Working data:
◆ ◆ ◆ ◆ ◆

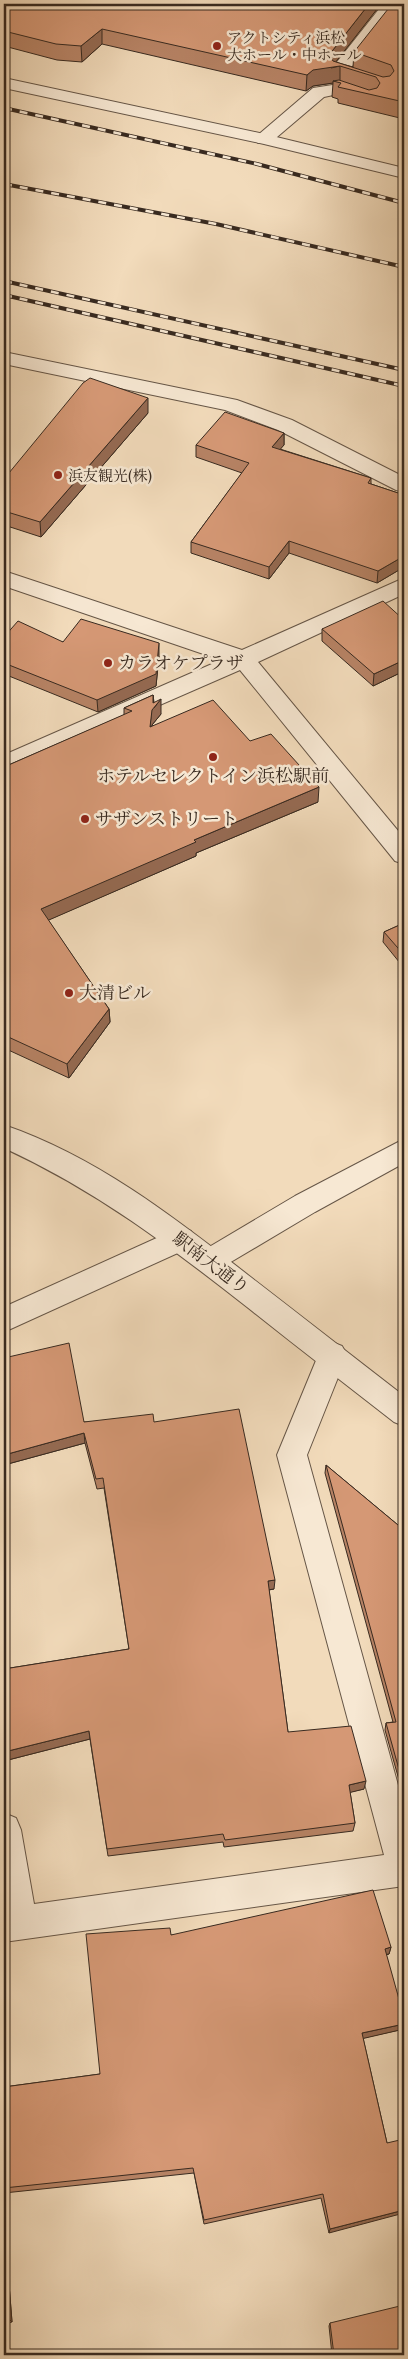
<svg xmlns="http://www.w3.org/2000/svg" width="408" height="2359" viewBox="0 0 408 2359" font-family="'Libre Caslon Text','Noto Serif JP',serif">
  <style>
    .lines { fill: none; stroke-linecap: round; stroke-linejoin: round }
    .service-casing { stroke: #665647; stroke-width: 2 }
    .minor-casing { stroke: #665647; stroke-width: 2 }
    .tertiary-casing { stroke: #665647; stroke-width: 2 }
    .service { fill: #f7e8d3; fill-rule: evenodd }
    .minor { fill: #f7e8d3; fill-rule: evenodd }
    .tertiary { fill: #f7e8d3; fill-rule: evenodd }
    .rail-casing { stroke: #382a20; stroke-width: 4 }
    .rail { stroke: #f7e8d3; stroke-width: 2.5; stroke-dasharray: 8; stroke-linecap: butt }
    .wall { fill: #b78365; stroke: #382a20 }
    .shaded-wall { fill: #956a52; stroke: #382a20 }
    .building { fill: #d59875; stroke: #382a20 }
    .poi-dot { fill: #8f2418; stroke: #f7e8d3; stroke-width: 2 }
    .labels { text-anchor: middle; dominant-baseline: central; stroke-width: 5; stroke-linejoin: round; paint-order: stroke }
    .far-poi-label { font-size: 15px; fill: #382a20; stroke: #f7e8d3; text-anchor: start }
    .poi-label { font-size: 18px; fill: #382a20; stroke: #f7e8d3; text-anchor: start }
    .street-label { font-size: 18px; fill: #382a20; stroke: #f7e8d3 }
  </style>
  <rect width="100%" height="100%" fill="#f2dbbb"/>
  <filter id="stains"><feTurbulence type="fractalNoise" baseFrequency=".004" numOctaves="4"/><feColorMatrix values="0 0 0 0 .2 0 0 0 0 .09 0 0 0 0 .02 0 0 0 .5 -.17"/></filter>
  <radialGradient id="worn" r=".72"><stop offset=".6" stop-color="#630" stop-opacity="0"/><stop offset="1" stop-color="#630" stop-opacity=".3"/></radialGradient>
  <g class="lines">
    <!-- service casing -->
    <g class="service-casing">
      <g id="service">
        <path d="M383,4h17l-50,65 21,7 3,4 -3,4 -6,1 -32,-10 -3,-4 3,-4z"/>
        <path d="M339,84l35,11 3,4 -3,4 -6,1 -30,-10 -14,3 -54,46h-12l-3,-4 3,-4 55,-47z"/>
      </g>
    </g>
    <!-- minor casing -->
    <g class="minor-casing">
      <g id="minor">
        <path d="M4,352l233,48 55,20 112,57v15l-8,-2 -118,-60 -53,-20 -221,-46z"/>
        <path d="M4,571l238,79 162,-72v16l-146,68 146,176v26l-9,-3 -155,-191 -236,103v-18l217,-95 -217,-74z"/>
        <path d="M404,1139v24l-89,49 -96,57 -10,4 -10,-4 -4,-8 4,-8 96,-57z"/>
        <path d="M181,1227l10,4 4,8 -4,8 -187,85v-25z"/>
        <path d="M332,1342l10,4 5,9 -40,100 97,352v79l-400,56v-129l12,5 5,12 13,74 350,-49 -107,-400 45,-109z"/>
      </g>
    </g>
    <!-- tertiary casing -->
    <g class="tertiary-casing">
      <g id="tertiary">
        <path d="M4,78l260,56 140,34v10l-140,-34 -260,-56z"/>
        <path d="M4,1125c91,31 170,92 244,150 52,40 104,81 156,121v30l-10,-4c-49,-38 -98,-76 -147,-115 -79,-62 -150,-116 -243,-159z"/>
      </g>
    </g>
    <!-- service -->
    <use href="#service" class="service"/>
    <!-- minor -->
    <use href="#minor" class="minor"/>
    <!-- tertiary -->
    <use href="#tertiary" class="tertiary"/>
    <!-- rail casing -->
    <g class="rail-casing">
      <g id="rail">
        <path d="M4,108l253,56 147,39"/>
        <path d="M4,184l212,40 188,43"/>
        <path d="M4,281l400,89"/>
        <path d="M4,295l400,91"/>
      </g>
    </g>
    <!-- rail -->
    <use href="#rail" class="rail"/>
  </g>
  <!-- wall -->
  <g class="wall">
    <path d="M4,4h377l-46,58 18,5 1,-15 50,-48v115l-66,-16v-4l-6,-2 1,-14 -20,3 -7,5 -204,-47 -20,18 -25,-2 -53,-14z"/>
    <path d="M148,413l-107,124 -37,-12v-46z"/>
    <path d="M284,433v12l-4,4 91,29v6l33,11v72l-27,16 -88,-30 -20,26 -78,-26v-11l51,-69 -46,-16v-12z"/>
    <path d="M404,620v51l-31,15 -51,-45v-12z"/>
    <path d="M4,637l59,5 96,14 -3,30 -58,26 -94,-38z"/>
    <path d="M153,695l1,7 7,12 -9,11v1l98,15 68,61 -122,51v3l-148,64 61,89 1,13 -41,56 -65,-30v-281l120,-52v-7z"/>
    <path d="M404,923v45l-21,-26 1,-10z"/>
    <path d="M84,1422h70l120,167 -5,1 19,142 76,57 -14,3 5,31 -2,8 -129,16 -1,-5 -115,14 -18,-117 -86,22v-92l125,-20 -25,-161 -7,1 -12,-46 -81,22z"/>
    <path d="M326,1465l78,65v249l-5,1 -14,-50 1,-7 7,-1 -68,-249z"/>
    <path d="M171,1935l220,12 -2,7 -3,1 18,74 -41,9 24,105 -58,90 -8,-35 -117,26 -10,-51 -190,20v-106l96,-13z"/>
    <path d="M4,2221l8,101 -8,2z"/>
    <path d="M330,2323l74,32h-72l-3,-29z"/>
  </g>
  <!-- shaded-wall -->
  <g class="shaded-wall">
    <path d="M369,4h12l-50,64 9,-2v16l-7,-1v2l-20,3 -7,5 1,-16 22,-20z"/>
    <path d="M102,29v15l-20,18 -1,-16z"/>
    <path d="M148,398v15l-107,124 -1,-15z"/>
    <path d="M284,433v12l-12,14v-12z"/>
    <path d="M289,541v12l-20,26v-12z"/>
    <path d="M404,556v11l-27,16 1,-12z"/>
    <path d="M159,643v13l-3,30 -58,26 -1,-12z"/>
    <path d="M404,660v11l-31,15 1,-12z"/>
    <path d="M153,695l1,13 7,-9v15l-9,11 -1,16 -1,-14z"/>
    <path d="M319,787l-1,15 -122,51v3l-154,67 -1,-14 153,-69z"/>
    <path d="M109,1009l1,13 -41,56 -2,-14z"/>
    <path d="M84,1433l1,10 -81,22v-10z"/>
    <path d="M275,1580l-1,9 -7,1 1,-9z"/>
    <path d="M89,1731l1,8 -86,22v-9z"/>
    <path d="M404,1772v7l-5,1 1,-7z"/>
    <path d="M366,1781l-2,8 -16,4 1,-8z"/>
    <path d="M391,1947l-2,7 -6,1 2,-6z"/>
    <path d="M404,2024v5l-43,10 1,-6z"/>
    <path d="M404,2210v3l-75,20 1,-4z"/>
    <path d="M4,2221l8,101 -3,-3 -5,-73z"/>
  </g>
  <!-- building -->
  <g class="building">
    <path d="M4,4h365l-40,51 4,6 50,16 7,-1 4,-5 -3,-6 -37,-13 38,-48h12v98l-66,-15 3,-4 -8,-2 6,-1 30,10 8,-2 3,-5 -4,-6 -36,-11 -27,4 -6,5 -205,-46 -21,17 -25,-2 -52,-13z"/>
    <path d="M90,378l58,20 -108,124 -36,-11v-32l79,-96z"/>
    <path d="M225,412l59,21 -12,14 99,31 -3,5 36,12v61l-26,15 -89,-30 -20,26 -78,-25 58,-79 -53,-18z"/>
    <path d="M383,601l21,19v40l-30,14 -52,-45z"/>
    <path d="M81,619l78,24 -3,31 -59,26 -93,-37v-26l14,-16 45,21z"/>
    <path d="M153,695v8l8,-4 -9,11 -2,17 63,-27 37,41 21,-7 48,53 -125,53 2,2 -155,67 68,100 -42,55 -63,-29v-268l128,-56 -8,-3z"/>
    <path d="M404,923v32l-20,-23z"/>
    <path d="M69,1343l15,79 69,-8 1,8 85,-13 36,171 -7,1 20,151 63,-6 15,55 -17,4 6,38 -130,17 -2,-6 -116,15 -18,-118 -85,21v-83l125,-20 -26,-171 -7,1 -12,-46 -80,22v-97z"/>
    <path d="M326,1465l78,65v242l-4,1 -14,-50 10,-1z"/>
    <path d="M373,1890l18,57 -6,2 19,68v7l-42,9 25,110 17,-4v71l-74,19 -7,-35 -119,26 -11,-52 -189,20v-101l96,-13 -14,-140 84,-6 1,7z"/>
    <path d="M4,2246l5,73 -5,1z"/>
    <path d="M404,2305v50h-70l-4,-32z"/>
  </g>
  <!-- markers -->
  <g class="poi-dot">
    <circle cx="217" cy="46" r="5"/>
    <circle cx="58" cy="475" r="5"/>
    <circle cx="108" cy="663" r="5"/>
    <circle cx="213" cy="757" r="5"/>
    <circle cx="85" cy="819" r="5"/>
    <circle cx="69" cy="993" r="5"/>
  </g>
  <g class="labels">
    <!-- far-poi labels -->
    <g class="far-poi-label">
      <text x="227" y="37">アクトシティ浜松<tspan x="227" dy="17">大ホール・中ホール</tspan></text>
      <text x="68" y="475">浜友観光(株)</text>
    </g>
    <!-- poi labels -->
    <g class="poi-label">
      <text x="118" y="663">カラオケプラザ</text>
      <text x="213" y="776" text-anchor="middle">ホテルセレクトイン浜松駅前</text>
      <text x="95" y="819">サザンストリート</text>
      <text x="79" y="993">大清ビル</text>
    </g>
    <!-- street labels -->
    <g class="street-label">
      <text transform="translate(211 1263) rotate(37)">駅南大通り</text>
    </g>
  </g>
  <!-- margin -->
  <rect width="408" height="2359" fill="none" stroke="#f2dbbb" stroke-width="20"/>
  <rect x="5" y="5" width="398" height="2349" fill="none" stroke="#382a20" stroke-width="2.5"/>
  <rect x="10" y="10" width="388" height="2339" fill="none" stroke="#382a20"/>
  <rect width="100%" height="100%" filter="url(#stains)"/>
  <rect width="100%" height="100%" fill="url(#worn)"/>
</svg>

◆ ◆ ◆ ◆ ◆

What is expected: Working from the entries above, filter out every line that lacks "linejoin" and copy what remains.

Result below:
    .lines { fill: none; stroke-linecap: round; stroke-linejoin: round }
    .labels { text-anchor: middle; dominant-baseline: central; stroke-width: 5; stroke-linejoin: round; paint-order: stroke }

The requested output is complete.